Forecasting ocean systems require complex models, which sometimes need to be coupled, and which make use of data assimilation. The objective of this project is, for a given output of such a system, to identify the most influential parameters, and to evaluate the effect of uncertainty in input parameters on model output. Existing stochastic tools are not well suited for high dimension problems (in particular time-dependent problems), while deterministic tools are fully applicable but only provide limited information. So the challenge is to gather expertise on one hand on numerical approximation and control of Partial Differential Equations, and on the other hand on stochastic methods for sensitivity analysis, in order to develop and design innovative stochastic solutions to study high dimension models and to propose new hybrid approaches combining the stochastic and deterministic methods.

Preliminary results

A first task was to review the literature on both deterministic and stochastic methods for sensitivity analysis, in order to clarify the main advantages and drawbacks of each tool. This task has already been initiated by Jean-Yves Tissot during his internship (4 months during spring 2009). Jean-Yves has also implemented various methods on a linearized one-dimensional Bürgers model. On this very simple model, Jean-Yves could confirm (or not in some cases) the conclusions of the literature review. However, other implementations have to be conducted, first on this model, but also on more general models such as Shallow-Water models or in a much more complex system issued from the NEMO ocean model.

Perspectives

An approach we would like to focus on is also model reduction. To be more precise concerning model reduction, the aim is to reduce the number of unknown variables (to be computed by the model), using a well chosen basis. Instead of discretizing the model over a huge grid (with millions of points), the state vector of the model is projected on the subspace spanned by this basis (of a far lesser dimension). The choice of the basis is of course crucial and imply the success or failure of the reduced model.

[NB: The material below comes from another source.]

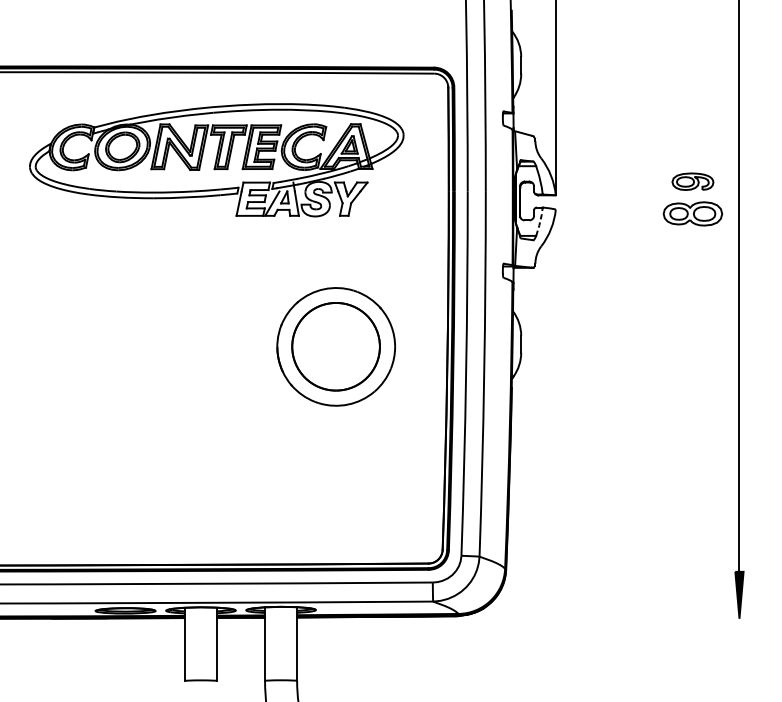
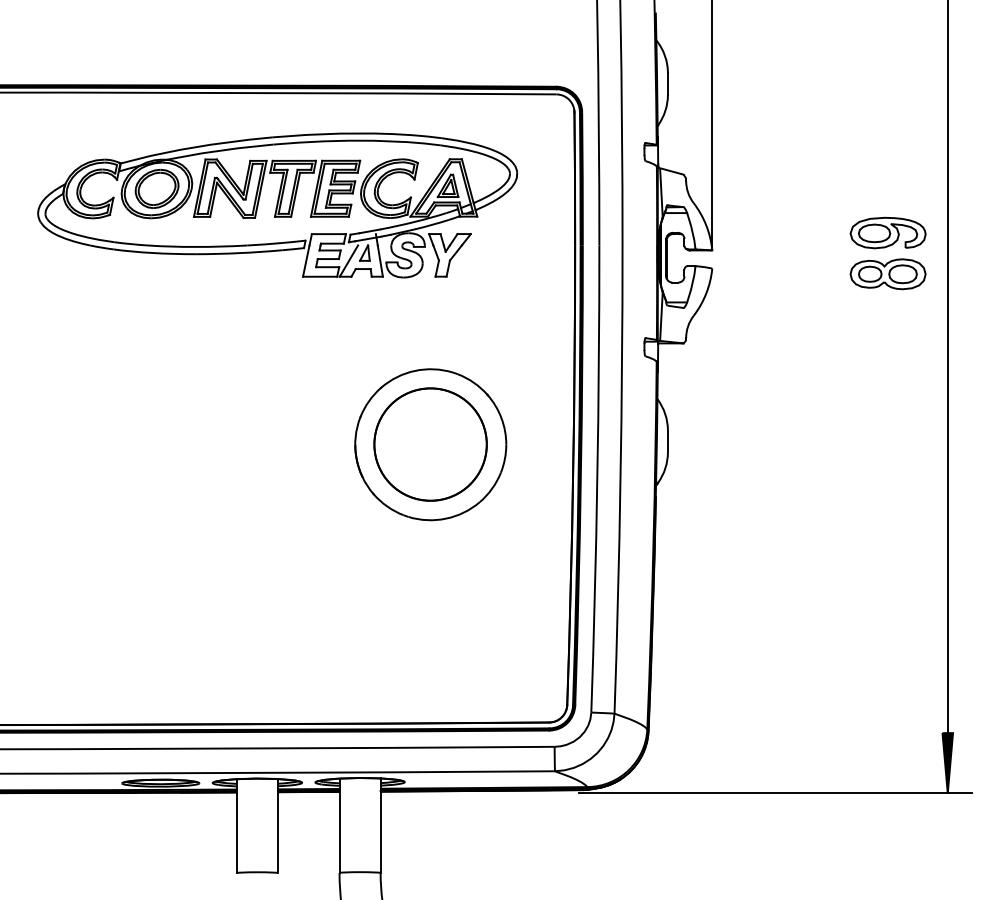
part: (692, 181) -> (887, 232), size x1.43
line: (540, 221) -> (692, 284), dashed -> solid
line: (604, 618) -> (774, 793), added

Various model reduction methods offer various choices of basis functions. A well-known method is called “proper orthogonal decomposition" or “principal component analysis". More recent and sophisticated methods also exist and may be studied, depending on the needs raised by the theoretical study. Model reduction is a natural way to overcome difficulties due to huge computational times due to discretizations on fine grids. A PhD student, Alexandre Janon, is actually working in this direction, first on very simple one dimensional Shallow Water models. The generalization to models issued from NEMO is an interesting but complex perspective, which should be first conducted by implementations.

Propagation of uncertainties

Participants : François-Xavier Le Dimet, Victor Shutyaev.

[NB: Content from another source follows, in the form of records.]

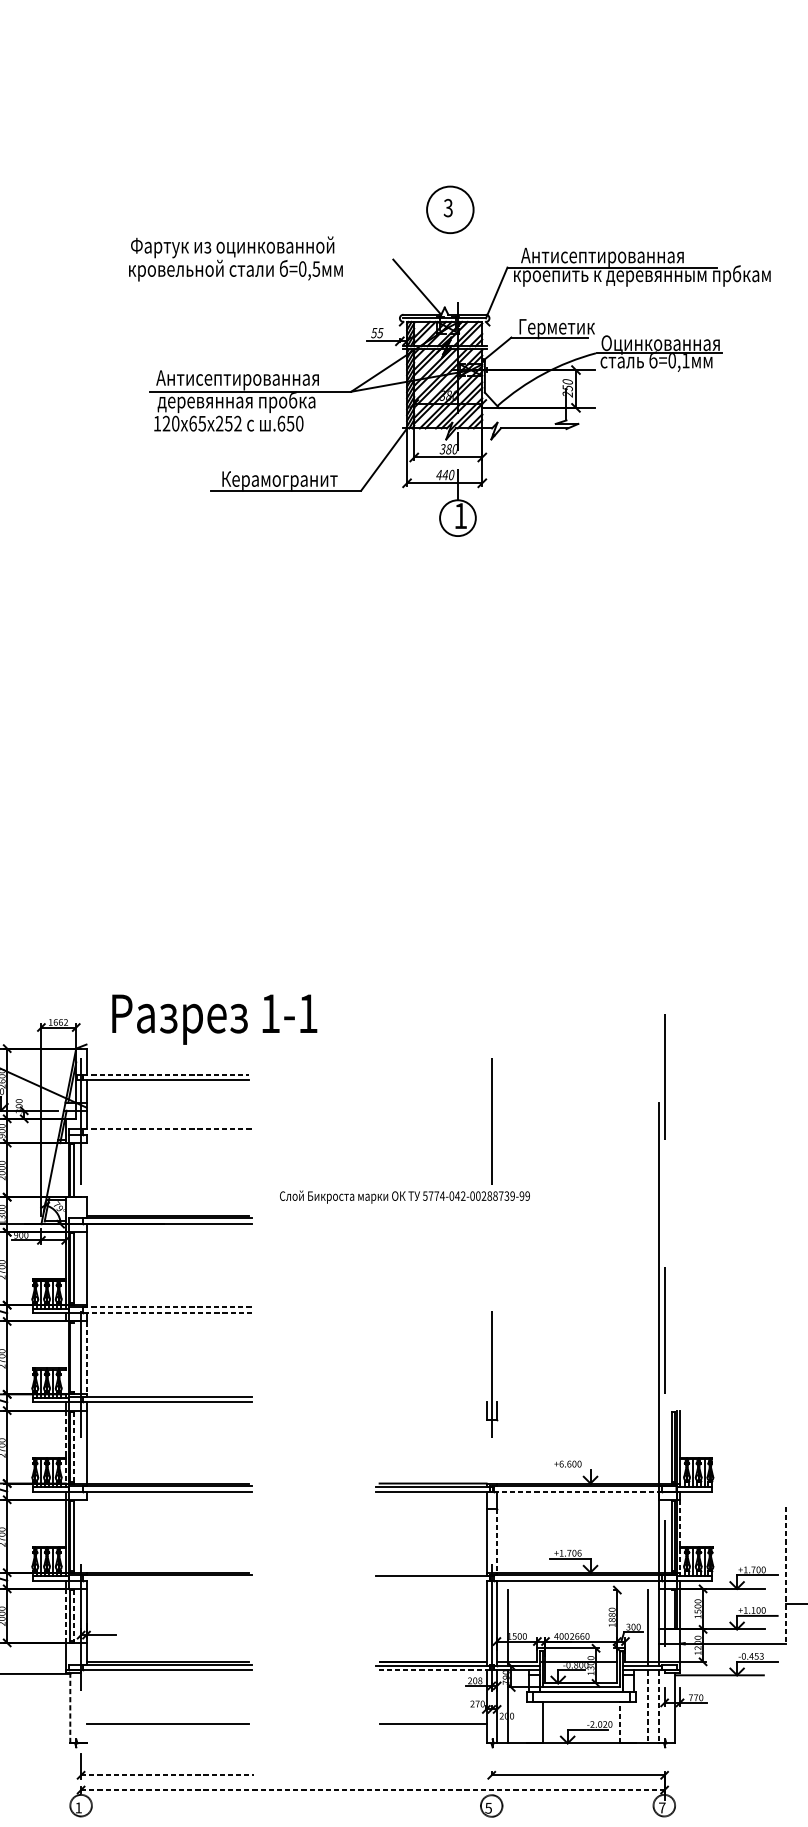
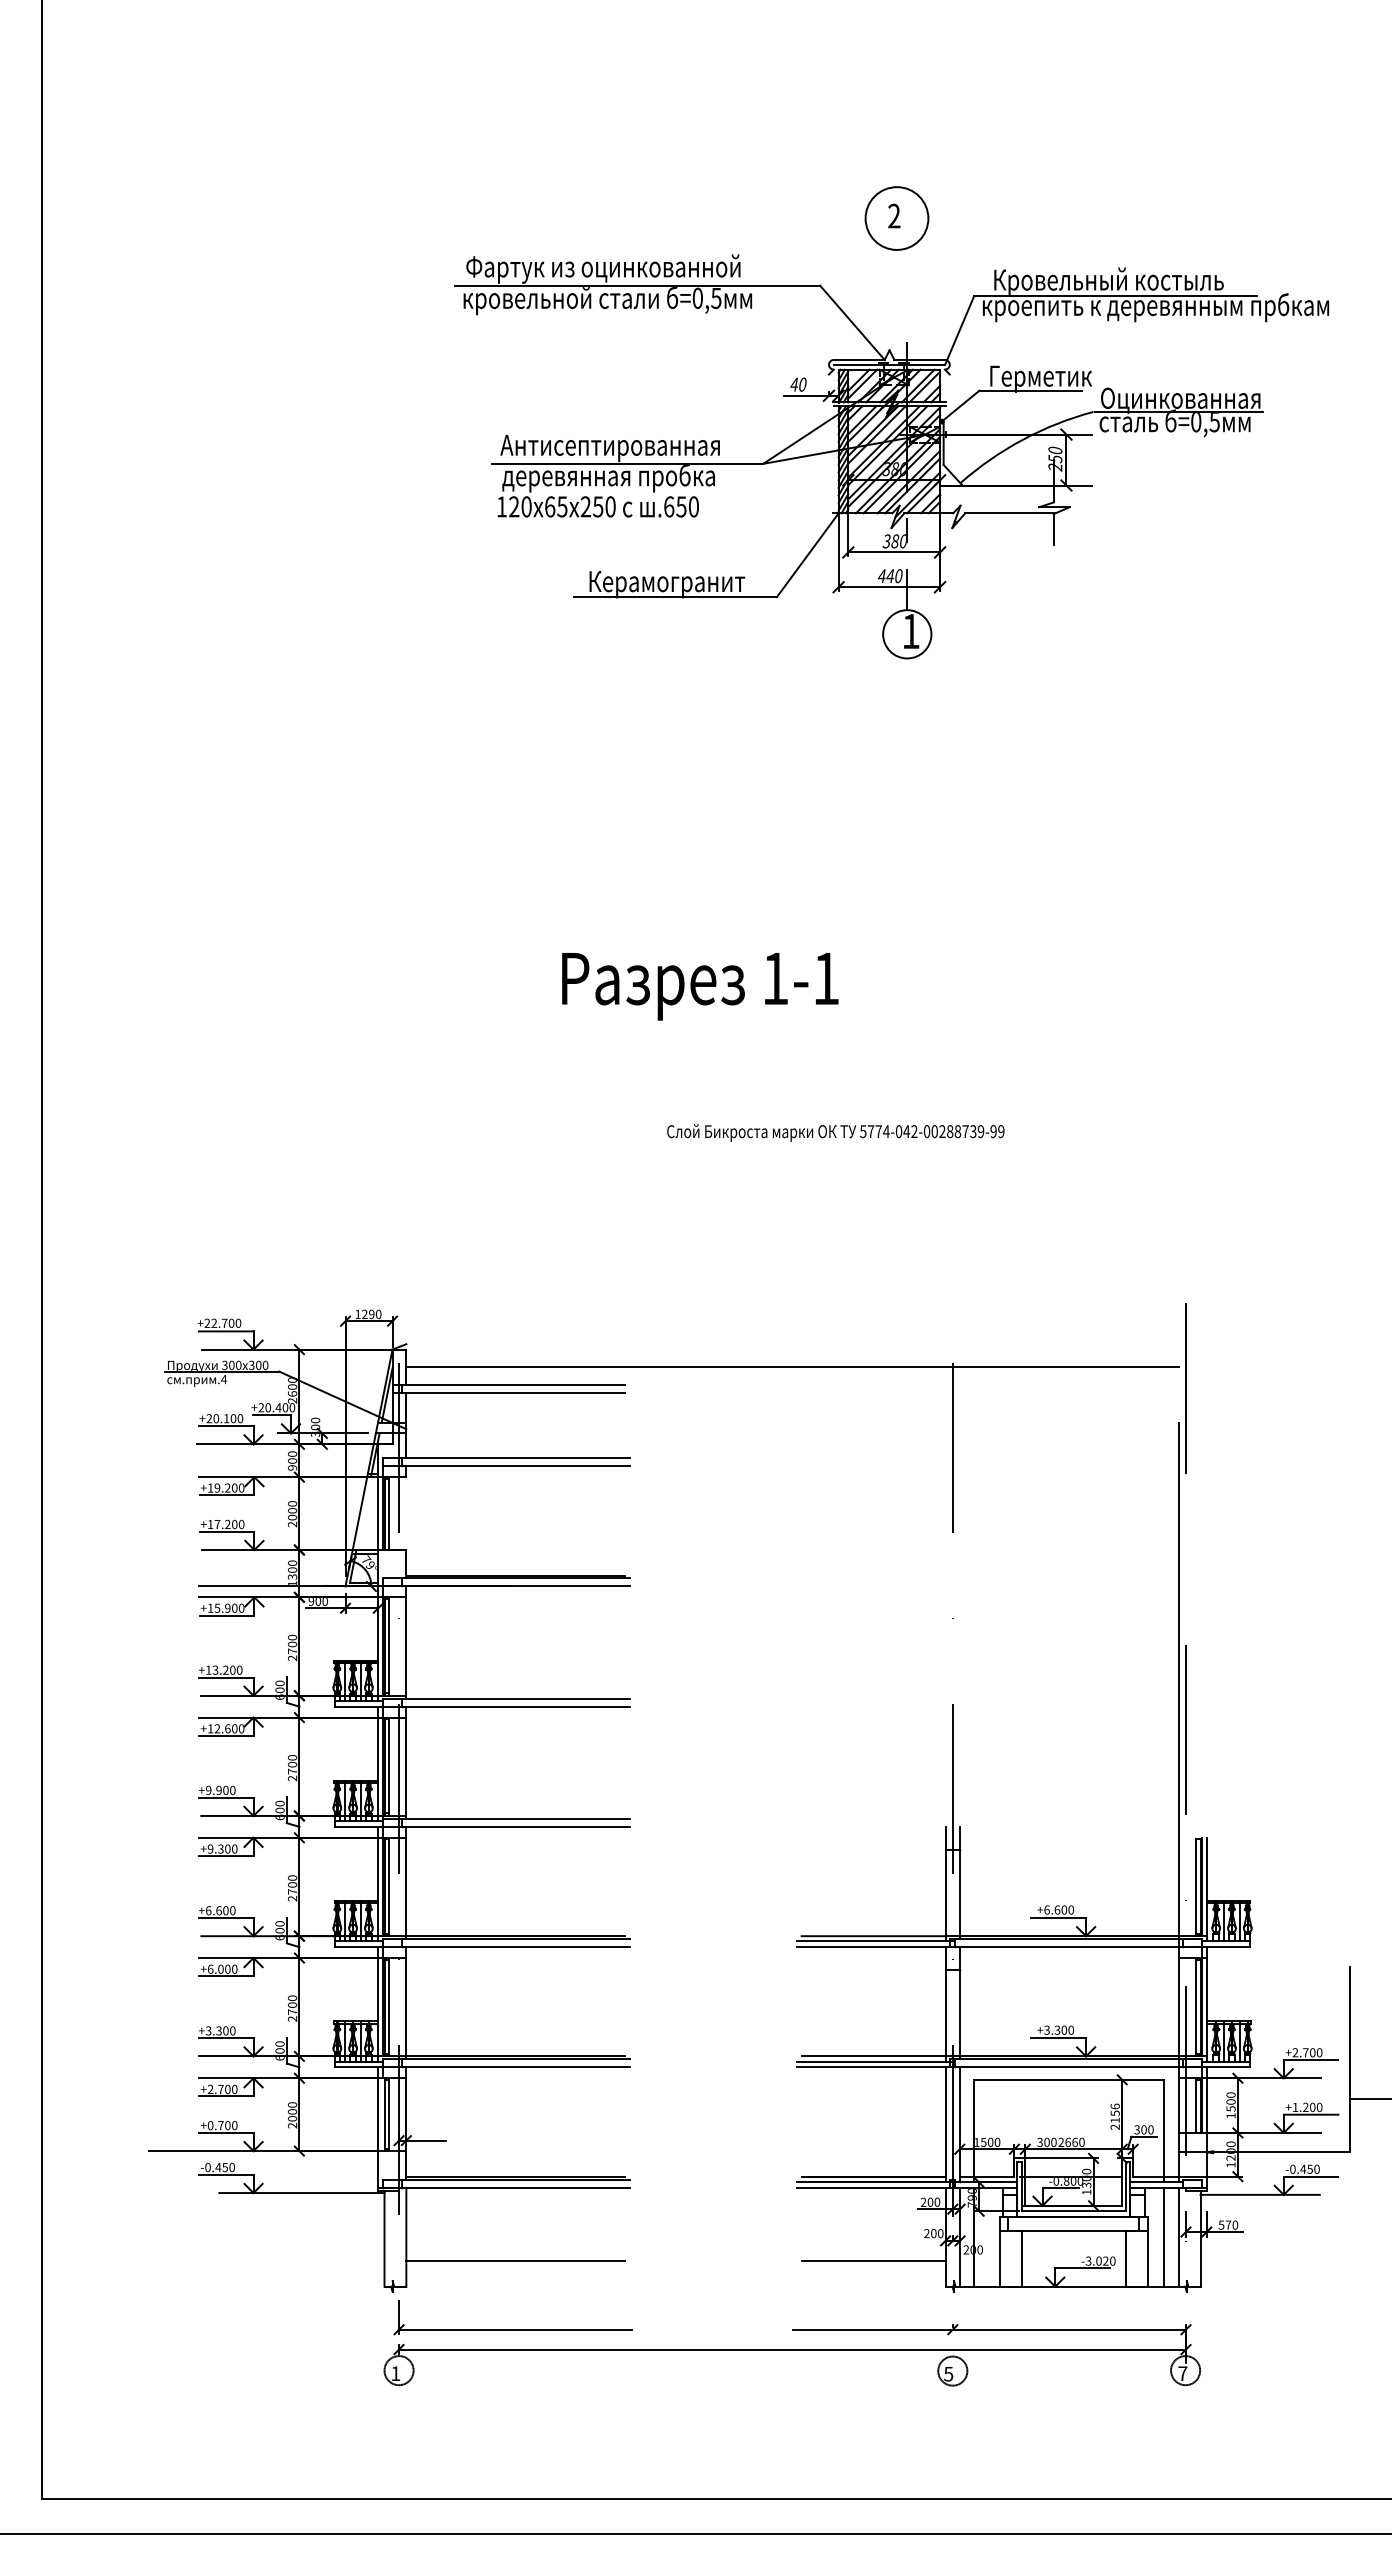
text: (448, 208) -> (894, 216), 3 -> 2
text: (606, 255) -> (1107, 280), Антисептированная -> Кровельный костыль
line: (257, 259) -> (637, 285), added
text: (377, 332) -> (798, 384), 55 -> 40
text: (685, 361) -> (1214, 422), =0,1 -> =0,5
text: (237, 423) -> (610, 506), 252 -> 250
line: (566, 440) -> (1053, 529), added
text: (214, 1019) -> (700, 986), moved
text: (60, 1021) -> (371, 1313), 1662 -> 1290
line: (372, 1061) -> (792, 1367), added
line: (165, 1074) -> (513, 1384), dashed -> solid
line: (167, 1129) -> (515, 1458), dashed -> solid
line: (167, 1135) -> (515, 1466), added
line: (65, 1170) -> (378, 1513), added
text: (404, 1196) -> (835, 1132), moved
line: (167, 1307) -> (515, 1698), dashed -> solid
line: (167, 1313) -> (515, 1706), dashed -> solid
line: (65, 1357) -> (378, 1766), added
line: (74, 1358) -> (389, 1767), added
line: (86, 1358) -> (406, 1767), dashed -> solid
line: (65, 1447) -> (378, 1887), dashed -> solid
line: (74, 1448) -> (389, 1888), dashed -> solid
line: (486, 1451) -> (945, 1892), added
line: (496, 1451) -> (959, 1892), added
line: (570, 1469) -> (1058, 1917), added
line: (578, 1491) -> (1069, 1947), dashed -> solid
line: (86, 1536) -> (406, 2007), added
line: (679, 1536) -> (1206, 2007), dashed -> solid
line: (496, 1540) -> (959, 2013), dashed -> solid
text: (570, 1552) -> (1059, 2029), +1.706 -> +3.300
text: (745, 1569) -> (1295, 2052), +1.700 -> +2.700
line: (432, 1572) -> (873, 2056), added
line: (786, 1575) -> (1350, 2060), dashed -> solid
line: (167, 1580) -> (515, 2067), added
line: (432, 1580) -> (873, 2067), added
line: (578, 1589) -> (1069, 2079), added
line: (671, 1609) -> (1195, 2105), added
text: (753, 1609) -> (1305, 2106), +1.100 -> +1.200
line: (65, 1616) -> (378, 2115), dashed -> solid
line: (74, 1616) -> (389, 2115), dashed -> solid
text: (611, 1617) -> (1114, 2116), 1880 -> 2156
text: (556, 1636) -> (1040, 2142), 400 -> 300
text: (761, 1656) -> (1316, 2169), -0.453 -> -0.450
line: (432, 1670) -> (873, 2188), dashed -> solid
text: (480, 1680) -> (937, 2202), 208 -> 200
text: (690, 1697) -> (1221, 2224), 770 -> 570
text: (477, 1703) -> (933, 2233), 270 -> 200
line: (86, 1706) -> (406, 2237), added
line: (648, 1706) -> (1164, 2237), dashed -> solid
line: (659, 1706) -> (1178, 2237), dashed -> solid
line: (70, 1707) -> (384, 2238), dashed -> solid
line: (526, 1722) -> (999, 2258), added
line: (619, 1722) -> (1125, 2258), dashed -> solid
line: (636, 1722) -> (1147, 2258), added
text: (592, 1724) -> (1088, 2261), -2.020 -> -3.020
line: (167, 1775) -> (515, 2329), dashed -> solid
line: (432, 1775) -> (872, 2329), added
line: (373, 1789) -> (793, 2349), dashed -> solid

Basicaly geophysical models are suffering of two types of errors:

• errors in the model itself due to approximations of physical processes and their subgrid parametrization and also errors linked to the necessary numerical discretization.

• Errors in the observation because of the measurements and also errors due to sampling. For instance, many remote sensings observe only radiances, which are transformed into the state variables thanks to complex processes like the resolution of an inverse problem. This is, of course, a source of errors.

Estimating the propagation of errors is an important and costly (in term of computing resources) task for two reasons:

• the quality of the forecast must be estimated

• the estimation of the statistics of errors has to be included in the analysis to have an adequate norm, based on these statistics, on the forecast and also on the observation.

In the variational framework, models, observations, statistics are linked into the optimality system which can be considered as a “generalized" model containing all the available estimation. In works [49] , [45] , [44] the estimation of error covariances are estimated both from the second order analysis and the Hessian of the cost function. Numerical experiments have been carried out on a non-linear 1-D model, we expect to extent the numerical experiments to a semi-operational model in cooperation with ECMWF.